What comes next: investment plans, subsidy rules, and the blast-furnace question

The most consequential decision facing the government is whether to invest in upgrading Scunthorpe's blast furnaces or to follow Tata Steel's lead and transition the site to EAF production.

Blast furnaces produce primary steel from iron ore and coking coal. They are energy-intensive and carbon-heavy, but they can produce a wider range of steel grades than electric arc furnaces, which melt recycled scrap. Maintaining the blast furnaces would preserve the UK's primary steelmaking capability but would require substantial capital expenditure on plant that is already decades old.

An EAF transition would align with the government's net-zero commitments and reduce operating costs over time, but it would narrow the range of products Scunthorpe can make and increase dependence on scrap-steel supply chains.

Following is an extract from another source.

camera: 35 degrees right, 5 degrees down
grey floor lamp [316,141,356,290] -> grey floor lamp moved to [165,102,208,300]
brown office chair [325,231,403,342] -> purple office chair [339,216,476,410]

Neither option is cheap. Industry estimates for a full EAF conversion at a site of Scunthorpe's scale typically run into the hundreds of millions of pounds. Maintaining and upgrading the blast furnaces could cost a comparable sum.

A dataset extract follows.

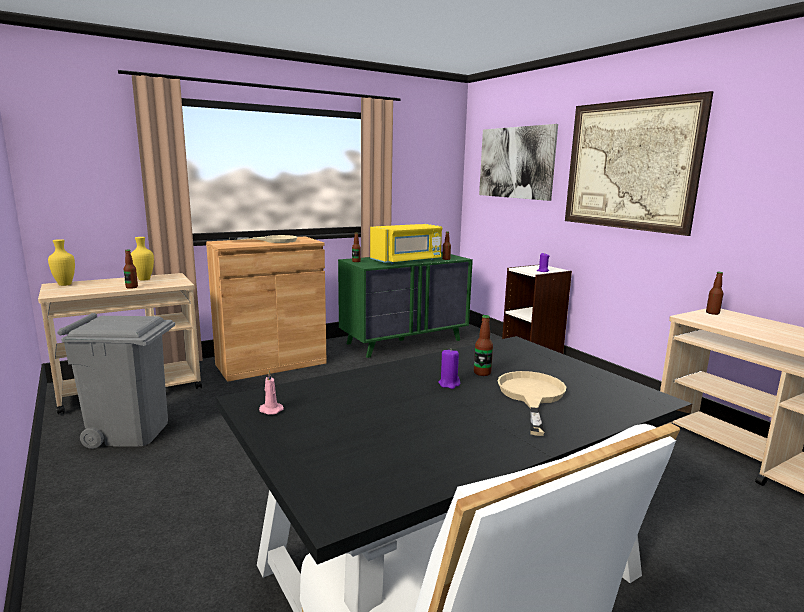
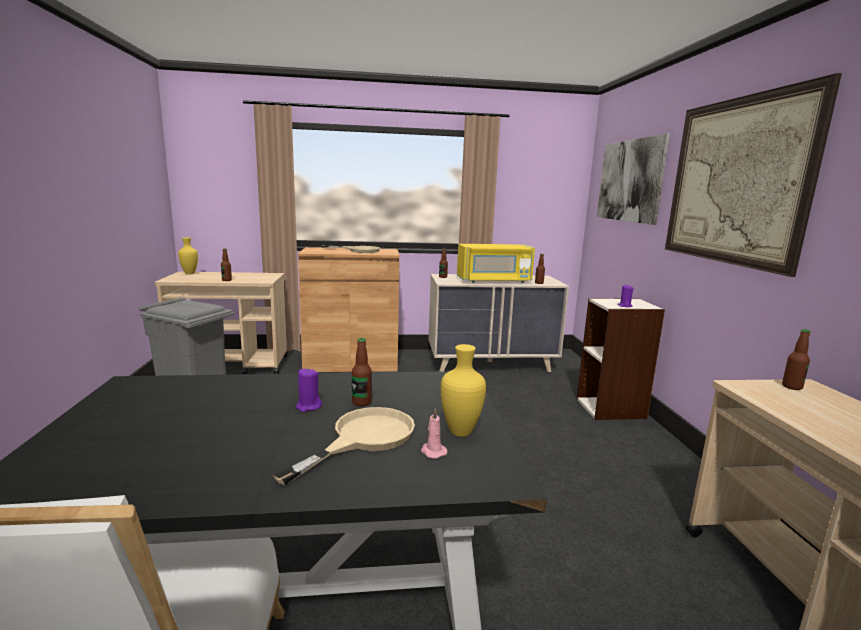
camera: 25 degrees right, 0 degrees up
yellow vase [131,237,154,281] -> yellow vase moved to [441,344,486,437]
pink candle [259,370,284,415] -> pink candle moved to [421,408,447,459]
green dresser [338,252,473,358] -> beige dresser [428,274,569,372]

The subsidy control question will run in parallel. The government will need to satisfy the Competition and Markets Authority's subsidy advice unit that ongoing state funding does not distort the UK steel market or breach the country's international trade obligations. Post-Brexit, the UK is no longer bound by EU state-aid rules, but the Subsidy Control Act imposes its own constraints, and trading partners, particularly the EU and the United States, may challenge any arrangement they view as unfair.

For SME operators across the steel supply chain, the King's speech will mark the beginning of a process rather than its conclusion. The legislation will confirm state ownership, but the commercial terms, investment trajectory, and procurement framework that will shape daily business relationships with British Steel are unlikely to be settled for months, if not years.